*** Teks yang Ditampilkan

Menetapkan : FATWA TENTANG SURAT BERHARGA SYARIAH NEGARA (SBSN) WAKALAH
Pertama : Ketentuan Umum
Dalam fatwa ini yang dimaksud dengan:
  1. Surat Berharga Syariah Negara Wakalah (SBSN Wakalah) adalah SBSN wakalah bil istitsmar; yaitu SBSN yang diterbitkan berdasarkan prinsip syariah, sebagai bukti kepemilikan atas bagian (حصة dari aset dalam kegiatan investasi yang dikelola oleh Perusahaan Penerbit SBSN selaku Wakil dari pemegang SBSN;
  2. Aset SBSN Wakalah adalah aset yang berupa barang, jasa, proyek, atau asset lainnya yang sesuai dengan prinsip syariah sebagai dasar (underlying) penerbitan SBSN Wakalah.
Kedua : Ketentuan Hukum

Penerbitan Surat Berharga Syariah Negara (SBSN) Wakalah boleh dilakukan dengan mengikuti ketentuan yang terdapat dalam fatwa ini.

Ketiga : Ketentuan Khusus
    1. Penerbitan SBSN dapat dilakukan secara langsung oleh Pemerintah atau melalui Perusahaan Penerbit SBSN;
    2. Penerbit SBSN wajib menyatakan bahwa dirinya bertindak sebagai Wali Amanat/Wakil dari pemegang SBSN, untuk mengelola dana hasil penerbitan SBSN dalam berbagai kegiatan yang menghasilkan keuntungan;
    3. Penerbit SBSN wajib menerbitkan SBSN Wakalah;
    4. Penerbit SBSN sebagai Wakil dapat menjamin dana investor;
    5. Penerbit SBSN sebagai Wakil dalam pengelolaan dana hasil penerbitan SBSN wajib:
      1. menyampaikan kepada calon investor tentang rencana penggunaan dana dalam berbagai kegiatan yang akan dilakukannya, antara lain rencana jenis kegiatan, dan perkiraan keuntungan masing-masing kegiatan;
      2. menyampaikan jenis akad wakalah yang digunakan, yaitu wakalah tanpa ujrah (wakalah bi dunil ujrah) atau wakalah dengan ujrah (wakalah bil ujrah). Dalam hal wakalah bil ujrah, Penerbit SBSN wajib menyampaikan jumlah ujrah dan waktu pengenaannya;
      3. menggunakan dana tersebut dalam berbagai kegiatan yang menguntungkan, baik berupa kegiatan ijarah (sewa menyewa), tijarah (seperti pengadaan barang dan jasa) dan kegiatan lainnya yang sesuai dengan prinsip syariah;
      4. menjaga komposisi kegiatan penggunaan sebagian besar dana atau sekurang-kurangnya 51% dalam bentuk aset berwujud dalam hal SBSN Wakalah diterbitkan untuk dapat diperdagangkan (tradeable) di pasar sekunder;
      5. menginformasikan penggunaan dana dalam kegiatan yang dilakukannya antara lain jenis kegiatan, perhitungan keuntungan masing-masing kegiatan, dan perhitungan keuntungan kegiatan;
      6. menginformasikan kepada investor apabila terdapat perbedaan antara pelaporan penggunaan dana dengan rencana yang telah disampaikan;
      7. menyerahkan sepenuhnya keuntungan yang diperoleh kepada pemegang SBSN dalam bentuk Imbalan SBSN secara periodik dan/atau pada saat jatuh tempo sesuai kesepakatan;
      8. menjelaskan dan mendapat opini syariah apabila terjadi penggunaan dana yang diragukan kepatuhan syariahnya.

******

• _Soal Singkat a_: Salin dengan tepat bagian fatwa tentang SBSN Wakalah di atas, mulai dari "Kedua : Ketentuan" dan berlanjut hingga "dalam fatwa ini.".

*** Data yang Diberikan

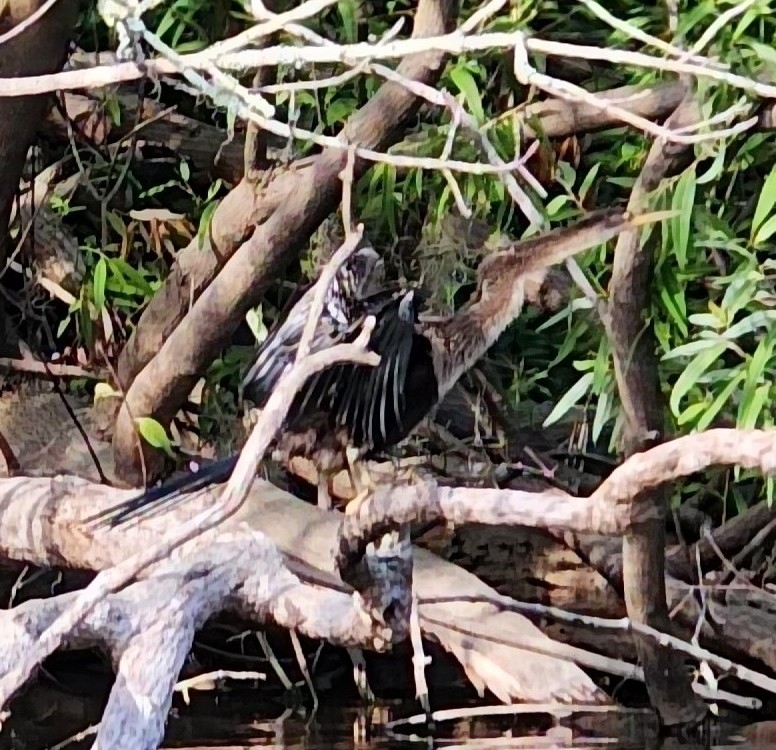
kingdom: Animalia
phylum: Chordata
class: Aves
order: Suliformes
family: Anhingidae
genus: Anhinga
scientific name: Anhinga anhinga
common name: Anhinga
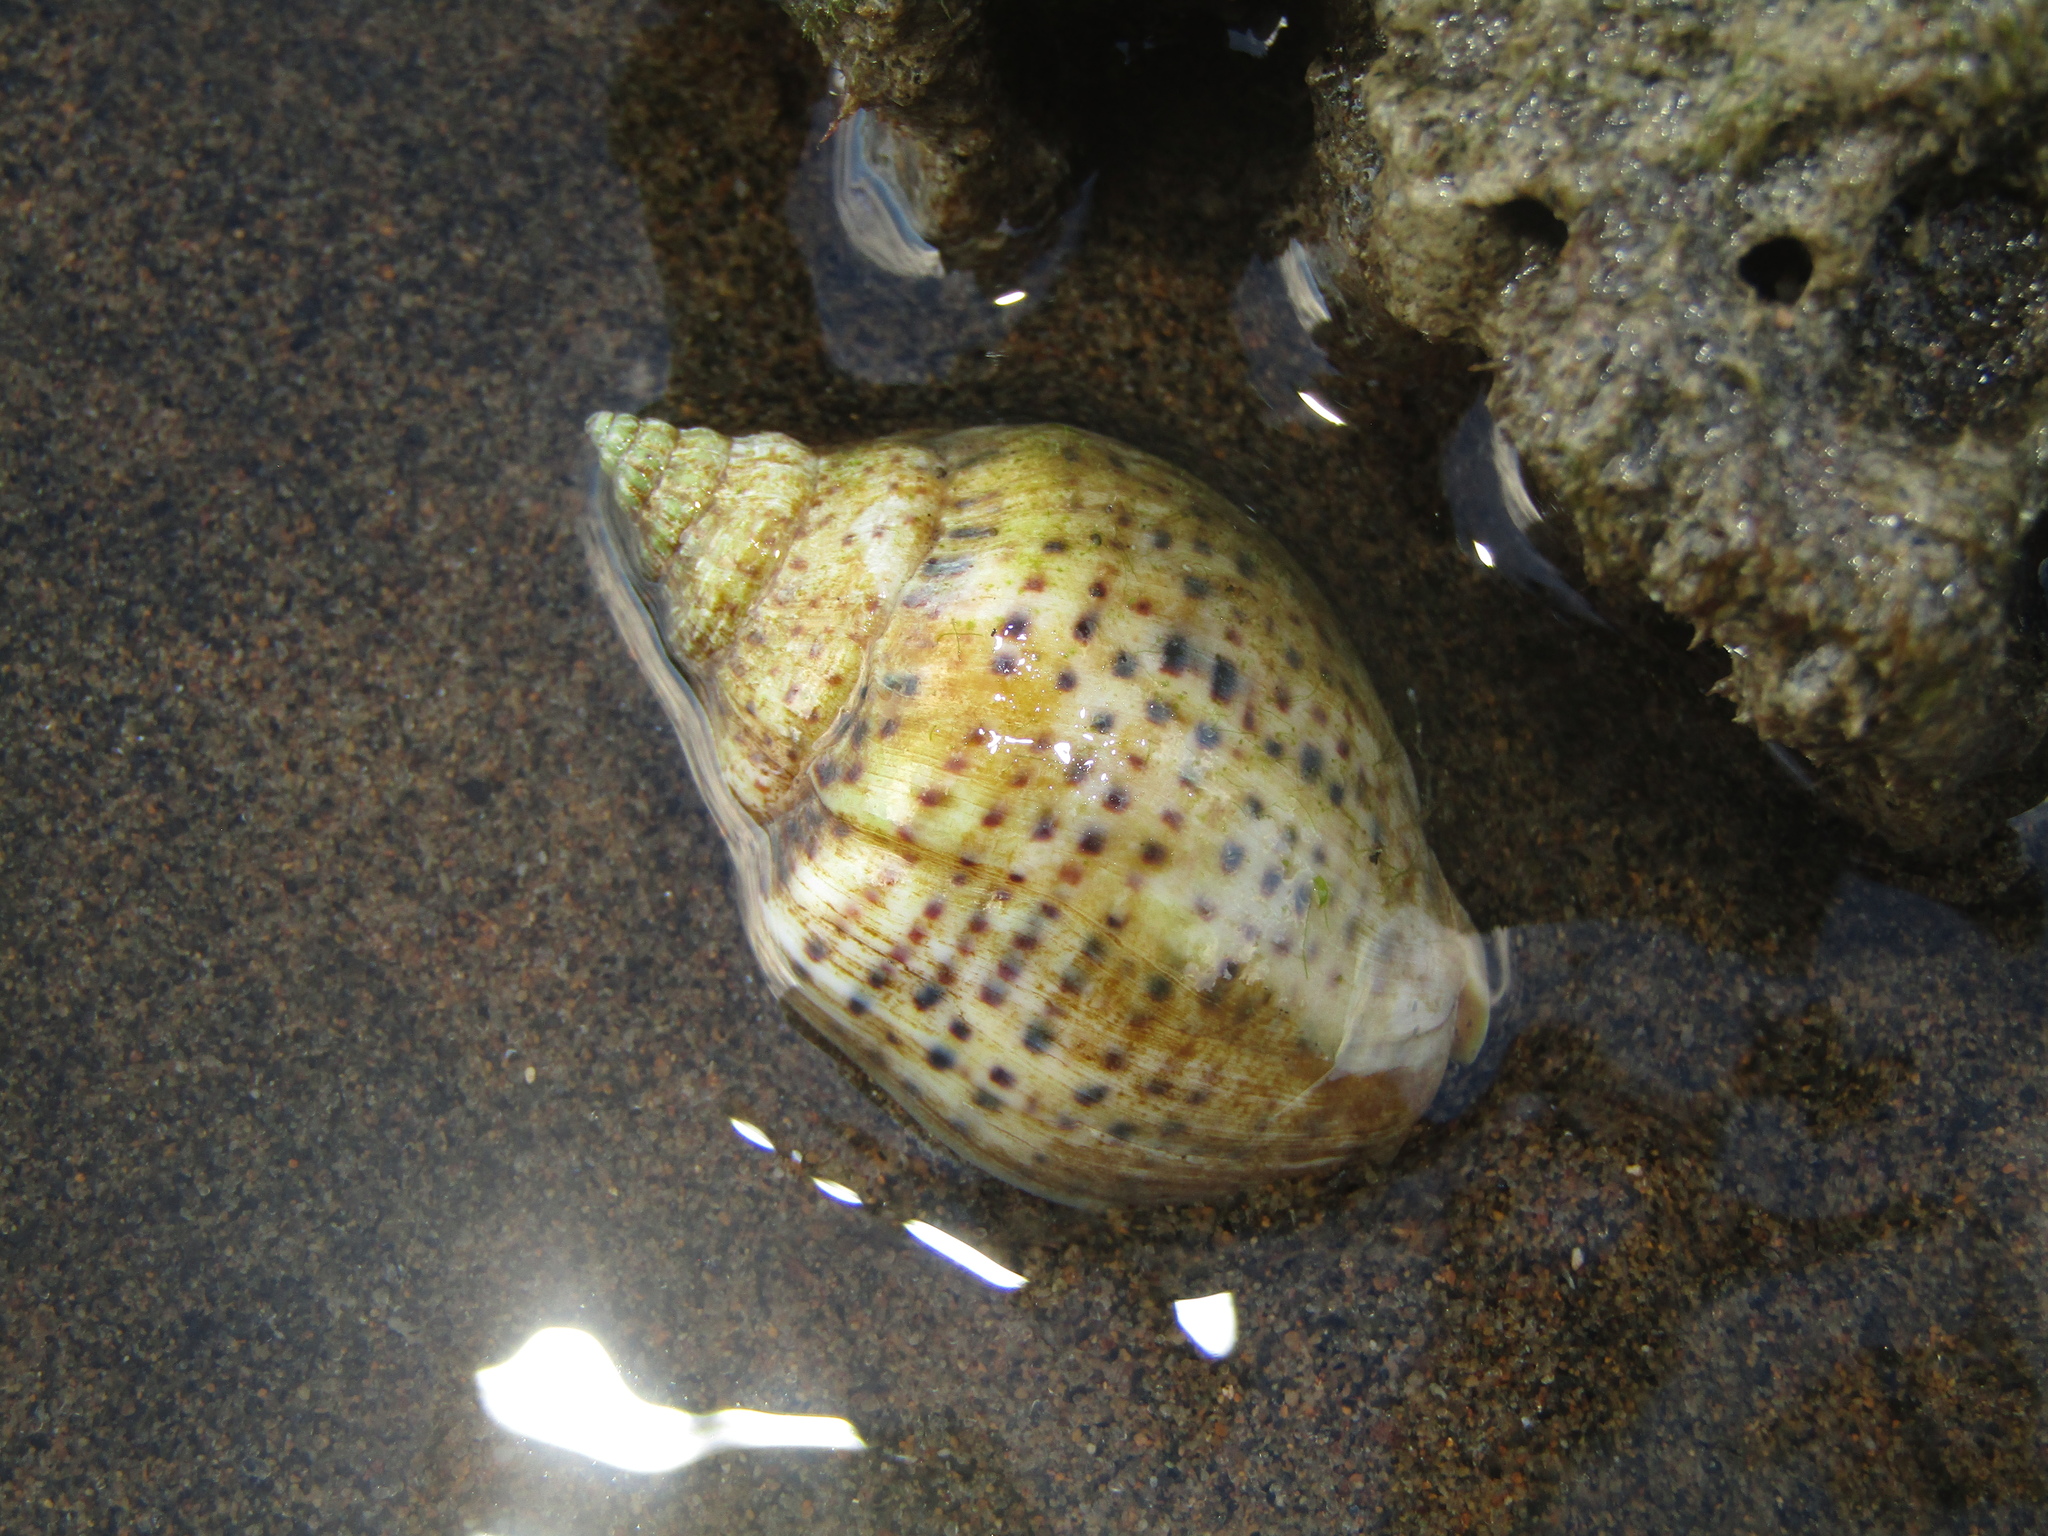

******

• _Soal Singkat b_: Ulangi kata demi kata baris-baris entri di atas, mulai dari baris yang berisi "order: Suliformes" dan berlanjut hingga akhir entri. Jangan sertakan gambar dalam jawaban.

• _Hasil yang Benar a_:
Kedua : Ketentuan Hukum

Penerbitan Surat Berharga Syariah Negara (SBSN) Wakalah boleh dilakukan dengan mengikuti ketentuan yang terdapat dalam fatwa ini.

• _Hasil yang Benar b_:
order: Suliformes
family: Anhingidae
genus: Anhinga
scientific name: Anhinga anhinga
common name: Anhinga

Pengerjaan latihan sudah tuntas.